Our results had similar outcomes in the medication-resistant, medication side effects and medication-sensitive groups. Treatment failure within these subgroups revealed that all patients were female. Previous studies in children have included only patients with medication resistance or intolerant to the side effects [11, 12]. Our study included patients in whom compliance and medication dependency were major problems. Makovey et al. in 2011 found that botulinum toxin injections were more effective in the medication intolerability group than the medication resistance group [16]. This study was performed in an adult population and may well reflect the difference between the pathophysiology of adult and paediatric OAB.

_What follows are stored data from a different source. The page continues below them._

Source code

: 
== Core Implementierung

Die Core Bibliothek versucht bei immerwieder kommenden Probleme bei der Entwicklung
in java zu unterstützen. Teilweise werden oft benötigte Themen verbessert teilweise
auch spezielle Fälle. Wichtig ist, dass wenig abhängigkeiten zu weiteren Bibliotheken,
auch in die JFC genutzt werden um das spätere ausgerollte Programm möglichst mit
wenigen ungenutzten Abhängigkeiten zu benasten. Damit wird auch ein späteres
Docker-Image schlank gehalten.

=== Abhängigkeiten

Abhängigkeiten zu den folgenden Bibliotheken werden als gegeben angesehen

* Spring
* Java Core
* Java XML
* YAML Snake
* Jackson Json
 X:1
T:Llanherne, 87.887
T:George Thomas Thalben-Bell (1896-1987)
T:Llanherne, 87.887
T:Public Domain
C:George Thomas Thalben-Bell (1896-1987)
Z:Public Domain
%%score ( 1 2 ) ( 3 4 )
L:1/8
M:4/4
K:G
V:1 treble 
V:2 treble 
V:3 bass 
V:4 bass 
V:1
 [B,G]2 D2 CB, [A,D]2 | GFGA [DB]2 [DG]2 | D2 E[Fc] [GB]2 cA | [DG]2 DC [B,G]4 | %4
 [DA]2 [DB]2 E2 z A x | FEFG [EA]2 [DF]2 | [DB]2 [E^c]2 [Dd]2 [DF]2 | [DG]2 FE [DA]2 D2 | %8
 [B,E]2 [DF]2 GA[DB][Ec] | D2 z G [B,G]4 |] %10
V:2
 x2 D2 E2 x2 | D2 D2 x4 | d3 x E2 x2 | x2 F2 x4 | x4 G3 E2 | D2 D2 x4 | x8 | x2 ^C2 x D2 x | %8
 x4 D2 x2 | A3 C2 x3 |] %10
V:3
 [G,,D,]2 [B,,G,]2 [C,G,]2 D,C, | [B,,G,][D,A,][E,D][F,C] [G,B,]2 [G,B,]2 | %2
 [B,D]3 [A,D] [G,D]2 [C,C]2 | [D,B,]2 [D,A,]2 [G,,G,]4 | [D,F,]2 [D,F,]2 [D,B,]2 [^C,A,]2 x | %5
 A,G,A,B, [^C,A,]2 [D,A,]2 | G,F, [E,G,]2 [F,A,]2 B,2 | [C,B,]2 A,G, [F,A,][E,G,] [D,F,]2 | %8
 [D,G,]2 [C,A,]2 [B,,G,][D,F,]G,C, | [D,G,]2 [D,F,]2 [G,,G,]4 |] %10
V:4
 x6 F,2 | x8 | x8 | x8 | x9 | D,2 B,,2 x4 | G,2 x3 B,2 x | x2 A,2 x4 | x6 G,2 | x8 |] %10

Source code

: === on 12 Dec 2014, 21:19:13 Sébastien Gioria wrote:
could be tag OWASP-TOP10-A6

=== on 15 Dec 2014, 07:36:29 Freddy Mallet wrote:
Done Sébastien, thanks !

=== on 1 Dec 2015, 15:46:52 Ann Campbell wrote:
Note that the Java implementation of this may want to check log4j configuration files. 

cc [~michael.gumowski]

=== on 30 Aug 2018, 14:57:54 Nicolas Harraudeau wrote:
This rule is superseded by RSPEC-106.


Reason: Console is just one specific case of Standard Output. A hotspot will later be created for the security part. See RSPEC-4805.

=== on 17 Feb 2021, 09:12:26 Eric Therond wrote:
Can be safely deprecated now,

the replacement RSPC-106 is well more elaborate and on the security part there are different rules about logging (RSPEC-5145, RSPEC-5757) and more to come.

Apart from transient microscopic haematuria, detectable in all our patients post-injection, there was no other significant side effect encountered. This is in keeping with the literature to date, which has shown botulinum toxin to be well tolerated and quite safe, with no tachyphylaxis or neutralizing antibody problems as yet reported in the paediatric population [14, 15, 17, 18]. In fact, Kajbafzadeh et al. in 2010 demonstrated transient increases in antibody formation following administration. Repeated injections do not boost the immune system to produce higher levels of antibodies. They postulate that treatment failure may not be attributed to increased levels of antibody [19]. In our own data, 23 patients underwent repeat injections with 78% achieving improvement in symptoms and 44% achieving a CS.

It should be noted that there are a number of limitations to this study. It is a retrospective study and thus has associated inherent flaws. Secondly, formal urodynamic studies were not performed on these patients. This was due to the sheer number of patients seen in our department and the invasive nature of the test. All patients were assessed on uroflowmetry parameters and frequency/volume charts. Thirdly, treatment outcome data were obtained from the clinical notes rather than from a more objective source, such as the use of a questionnaire. In a prospective study to assess the role of BoNT-A in non-neurogenic OAB, urodynamics and objective measurement of treatment outcomes would be essential.

Conclusion

Bladder training and anticholinergic medication remain the gold standard of treatment for OAB. BoNT-A should not be used as a first-line treatment, However, it is an extremely useful and safe therapy for a carefully selected subgroup of children who have been through a standard assessment and treatment regimen. Male patients appear to achieve better results than female patients; however, female patients should not be precluded from treatment. Response to anticholinergic medication should not be used as a discriminating factor to treatment with BoNT-A. Further studies are warranted and careful audit of its use should continue.